**Data supplied:**
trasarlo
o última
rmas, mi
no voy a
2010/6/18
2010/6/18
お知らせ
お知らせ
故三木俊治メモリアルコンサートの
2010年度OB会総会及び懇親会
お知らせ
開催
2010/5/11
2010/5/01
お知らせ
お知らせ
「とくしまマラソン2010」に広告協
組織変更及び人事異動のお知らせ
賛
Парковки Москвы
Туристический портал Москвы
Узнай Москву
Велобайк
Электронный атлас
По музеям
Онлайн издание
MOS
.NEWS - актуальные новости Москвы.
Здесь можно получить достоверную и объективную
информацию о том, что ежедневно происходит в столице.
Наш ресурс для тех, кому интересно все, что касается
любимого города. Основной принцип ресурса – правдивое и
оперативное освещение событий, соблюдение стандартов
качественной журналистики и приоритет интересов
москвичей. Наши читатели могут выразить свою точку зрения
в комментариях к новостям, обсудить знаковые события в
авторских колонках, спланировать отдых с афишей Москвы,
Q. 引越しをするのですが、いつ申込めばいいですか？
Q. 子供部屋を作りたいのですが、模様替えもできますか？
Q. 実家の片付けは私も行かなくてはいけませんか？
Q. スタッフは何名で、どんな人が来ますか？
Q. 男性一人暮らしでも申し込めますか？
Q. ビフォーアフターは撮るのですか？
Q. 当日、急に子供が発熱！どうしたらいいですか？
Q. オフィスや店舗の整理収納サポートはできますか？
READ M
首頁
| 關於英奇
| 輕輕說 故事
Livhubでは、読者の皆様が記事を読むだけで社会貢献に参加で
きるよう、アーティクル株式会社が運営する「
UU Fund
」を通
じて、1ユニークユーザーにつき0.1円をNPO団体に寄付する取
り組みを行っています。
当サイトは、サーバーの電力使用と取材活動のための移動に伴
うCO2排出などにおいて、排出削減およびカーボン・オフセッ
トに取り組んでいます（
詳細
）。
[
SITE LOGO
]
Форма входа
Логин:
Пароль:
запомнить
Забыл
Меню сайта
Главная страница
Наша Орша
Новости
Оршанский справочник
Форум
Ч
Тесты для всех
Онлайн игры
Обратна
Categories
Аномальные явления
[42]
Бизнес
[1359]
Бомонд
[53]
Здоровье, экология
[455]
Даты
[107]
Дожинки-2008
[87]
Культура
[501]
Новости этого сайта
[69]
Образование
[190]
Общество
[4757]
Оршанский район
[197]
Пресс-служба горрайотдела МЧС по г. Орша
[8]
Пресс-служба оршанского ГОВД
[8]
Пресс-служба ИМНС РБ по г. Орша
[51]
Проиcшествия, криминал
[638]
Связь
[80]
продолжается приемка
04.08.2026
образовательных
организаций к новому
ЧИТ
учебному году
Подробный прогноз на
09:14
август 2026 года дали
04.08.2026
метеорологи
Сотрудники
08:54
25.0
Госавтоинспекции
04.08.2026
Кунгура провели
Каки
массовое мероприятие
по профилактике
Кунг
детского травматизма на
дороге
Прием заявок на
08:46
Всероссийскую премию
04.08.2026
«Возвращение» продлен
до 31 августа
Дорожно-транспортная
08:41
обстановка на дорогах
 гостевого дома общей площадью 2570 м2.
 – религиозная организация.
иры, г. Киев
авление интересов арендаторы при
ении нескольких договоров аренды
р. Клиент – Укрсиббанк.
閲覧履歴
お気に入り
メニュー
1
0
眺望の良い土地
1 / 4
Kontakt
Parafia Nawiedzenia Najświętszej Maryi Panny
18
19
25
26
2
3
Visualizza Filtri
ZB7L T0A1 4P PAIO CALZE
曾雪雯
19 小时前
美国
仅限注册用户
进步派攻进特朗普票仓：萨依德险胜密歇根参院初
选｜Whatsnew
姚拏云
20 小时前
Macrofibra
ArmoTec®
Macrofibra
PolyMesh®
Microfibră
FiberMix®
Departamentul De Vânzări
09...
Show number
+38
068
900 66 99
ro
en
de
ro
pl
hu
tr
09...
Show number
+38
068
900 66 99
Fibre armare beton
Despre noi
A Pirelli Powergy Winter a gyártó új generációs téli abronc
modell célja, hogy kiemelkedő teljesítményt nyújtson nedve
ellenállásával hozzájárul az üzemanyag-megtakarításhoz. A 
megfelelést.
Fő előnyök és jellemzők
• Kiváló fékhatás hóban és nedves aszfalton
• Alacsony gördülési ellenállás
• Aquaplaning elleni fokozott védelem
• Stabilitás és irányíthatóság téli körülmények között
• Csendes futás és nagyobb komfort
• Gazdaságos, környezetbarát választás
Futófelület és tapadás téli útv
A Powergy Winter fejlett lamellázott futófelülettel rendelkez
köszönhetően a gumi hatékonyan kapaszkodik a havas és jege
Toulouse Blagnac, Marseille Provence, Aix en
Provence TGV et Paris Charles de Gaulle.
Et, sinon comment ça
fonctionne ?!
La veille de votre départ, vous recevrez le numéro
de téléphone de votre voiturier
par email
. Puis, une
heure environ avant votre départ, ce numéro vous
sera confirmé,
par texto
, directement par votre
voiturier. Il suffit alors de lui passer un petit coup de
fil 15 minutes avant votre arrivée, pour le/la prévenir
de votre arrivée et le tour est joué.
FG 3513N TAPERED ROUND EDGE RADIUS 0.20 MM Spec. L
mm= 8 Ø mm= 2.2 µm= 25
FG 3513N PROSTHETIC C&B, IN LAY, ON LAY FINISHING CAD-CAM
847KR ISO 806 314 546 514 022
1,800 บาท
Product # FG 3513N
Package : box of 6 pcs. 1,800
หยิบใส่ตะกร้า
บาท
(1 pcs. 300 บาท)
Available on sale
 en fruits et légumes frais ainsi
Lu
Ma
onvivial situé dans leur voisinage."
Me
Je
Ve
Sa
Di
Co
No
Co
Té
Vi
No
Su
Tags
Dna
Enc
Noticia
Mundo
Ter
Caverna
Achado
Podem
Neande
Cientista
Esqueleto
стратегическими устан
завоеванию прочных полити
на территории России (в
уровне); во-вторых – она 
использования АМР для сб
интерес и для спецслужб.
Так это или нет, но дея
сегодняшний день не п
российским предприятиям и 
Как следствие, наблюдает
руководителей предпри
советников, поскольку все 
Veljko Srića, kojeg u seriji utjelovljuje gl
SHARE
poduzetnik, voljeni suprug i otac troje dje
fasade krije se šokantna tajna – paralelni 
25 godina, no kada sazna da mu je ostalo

**Your assignment:**
Give back every line of the data exactly.

**Exercise result:**
trasarlo
o última
rmas, mi
no voy a
2010/6/18
2010/6/18
お知らせ
お知らせ
故三木俊治メモリアルコンサートの
2010年度OB会総会及び懇親会
お知らせ
開催
2010/5/11
2010/5/01
お知らせ
お知らせ
「とくしまマラソン2010」に広告協
組織変更及び人事異動のお知らせ
賛
Парковки Москвы
Туристический портал Москвы
Узнай Москву
Велобайк
Электронный атлас
По музеям
Онлайн издание
MOS
.NEWS - актуальные новости Москвы.
Здесь можно получить достоверную и объективную
информацию о том, что ежедневно происходит в столице.
Наш ресурс для тех, кому интересно все, что касается
любимого города. Основной принцип ресурса – правдивое и
оперативное освещение событий, соблюдение стандартов
качественной журналистики и приоритет интересов
москвичей. Наши читатели могут выразить свою точку зрения
в комментариях к новостям, обсудить знаковые события в
авторских колонках, спланировать отдых с афишей Москвы,
Q. 引越しをするのですが、いつ申込めばいいですか？
Q. 子供部屋を作りたいのですが、模様替えもできますか？
Q. 実家の片付けは私も行かなくてはいけませんか？
Q. スタッフは何名で、どんな人が来ますか？
Q. 男性一人暮らしでも申し込めますか？
Q. ビフォーアフターは撮るのですか？
Q. 当日、急に子供が発熱！どうしたらいいですか？
Q. オフィスや店舗の整理収納サポートはできますか？
READ M
首頁
| 關於英奇
| 輕輕說 故事
Livhubでは、読者の皆様が記事を読むだけで社会貢献に参加で
きるよう、アーティクル株式会社が運営する「
UU Fund
」を通
じて、1ユニークユーザーにつき0.1円をNPO団体に寄付する取
り組みを行っています。
当サイトは、サーバーの電力使用と取材活動のための移動に伴
うCO2排出などにおいて、排出削減およびカーボン・オフセッ
トに取り組んでいます（
詳細
）。
[
SITE LOGO
]
Форма входа
Логин:
Пароль:
запомнить
Забыл
Меню сайта
Главная страница
Наша Орша
Новости
Оршанский справочник
Форум
Ч
Тесты для всех
Онлайн игры
Обратна
Categories
Аномальные явления
[42]
Бизнес
[1359]
Бомонд
[53]
Здоровье, экология
[455]
Даты
[107]
Дожинки-2008
[87]
Культура
[501]
Новости этого сайта
[69]
Образование
[190]
Общество
[4757]
Оршанский район
[197]
Пресс-служба горрайотдела МЧС по г. Орша
[8]
Пресс-служба оршанского ГОВД
[8]
Пресс-служба ИМНС РБ по г. Орша
[51]
Проиcшествия, криминал
[638]
Связь
[80]
продолжается приемка
04.08.2026
образовательных
организаций к новому
ЧИТ
учебному году
Подробный прогноз на
09:14
август 2026 года дали
04.08.2026
метеорологи
Сотрудники
08:54
25.0
Госавтоинспекции
04.08.2026
Кунгура провели
Каки
массовое мероприятие
по профилактике
Кунг
детского травматизма на
дороге
Прием заявок на
08:46
Всероссийскую премию
04.08.2026
«Возвращение» продлен
до 31 августа
Дорожно-транспортная
08:41
обстановка на дорогах
 гостевого дома общей площадью 2570 м2.
 – религиозная организация.
иры, г. Киев
авление интересов арендаторы при
ении нескольких договоров аренды
р. Клиент – Укрсиббанк.
閲覧履歴
お気に入り
メニュー
1
0
眺望の良い土地
1 / 4
Kontakt
Parafia Nawiedzenia Najświętszej Maryi Panny
18
19
25
26
2
3
Visualizza Filtri
ZB7L T0A1 4P PAIO CALZE
曾雪雯
19 小时前
美国
仅限注册用户
进步派攻进特朗普票仓：萨依德险胜密歇根参院初
选｜Whatsnew
姚拏云
20 小时前
Macrofibra
ArmoTec®
Macrofibra
PolyMesh®
Microfibră
FiberMix®
Departamentul De Vânzări
09...
Show number
+38
068
900 66 99
ro
en
de
ro
pl
hu
tr
09...
Show number
+38
068
900 66 99
Fibre armare beton
Despre noi
A Pirelli Powergy Winter a gyártó új generációs téli abronc
modell célja, hogy kiemelkedő teljesítményt nyújtson nedve
ellenállásával hozzájárul az üzemanyag-megtakarításhoz. A 
megfelelést.
Fő előnyök és jellemzők
• Kiváló fékhatás hóban és nedves aszfalton
• Alacsony gördülési ellenállás
• Aquaplaning elleni fokozott védelem
• Stabilitás és irányíthatóság téli körülmények között
• Csendes futás és nagyobb komfort
• Gazdaságos, környezetbarát választás
Futófelület és tapadás téli útv
A Powergy Winter fejlett lamellázott futófelülettel rendelkez
köszönhetően a gumi hatékonyan kapaszkodik a havas és jege
Toulouse Blagnac, Marseille Provence, Aix en
Provence TGV et Paris Charles de Gaulle.
Et, sinon comment ça
fonctionne ?!
La veille de votre départ, vous recevrez le numéro
de téléphone de votre voiturier
par email
. Puis, une
heure environ avant votre départ, ce numéro vous
sera confirmé,
par texto
, directement par votre
voiturier. Il suffit alors de lui passer un petit coup de
fil 15 minutes avant votre arrivée, pour le/la prévenir
de votre arrivée et le tour est joué.
FG 3513N TAPERED ROUND EDGE RADIUS 0.20 MM Spec. L
mm= 8 Ø mm= 2.2 µm= 25
FG 3513N PROSTHETIC C&B, IN LAY, ON LAY FINISHING CAD-CAM
847KR ISO 806 314 546 514 022
1,800 บาท
Product # FG 3513N
Package : box of 6 pcs. 1,800
หยิบใส่ตะกร้า
บาท
(1 pcs. 300 บาท)
Available on sale
 en fruits et légumes frais ainsi
Lu
Ma
onvivial situé dans leur voisinage."
Me
Je
Ve
Sa
Di
Co
No
Co
Té
Vi
No
Su
Tags
Dna
Enc
Noticia
Mundo
Ter
Caverna
Achado
Podem
Neande
Cientista
Esqueleto
стратегическими устан
завоеванию прочных полити
на территории России (в
уровне); во-вторых – она 
использования АМР для сб
интерес и для спецслужб.
Так это или нет, но дея
сегодняшний день не п
российским предприятиям и 
Как следствие, наблюдает
руководителей предпри
советников, поскольку все 
Veljko Srića, kojeg u seriji utjelovljuje gl
SHARE
poduzetnik, voljeni suprug i otac troje dje
fasade krije se šokantna tajna – paralelni 
25 godina, no kada sazna da mu je ostalo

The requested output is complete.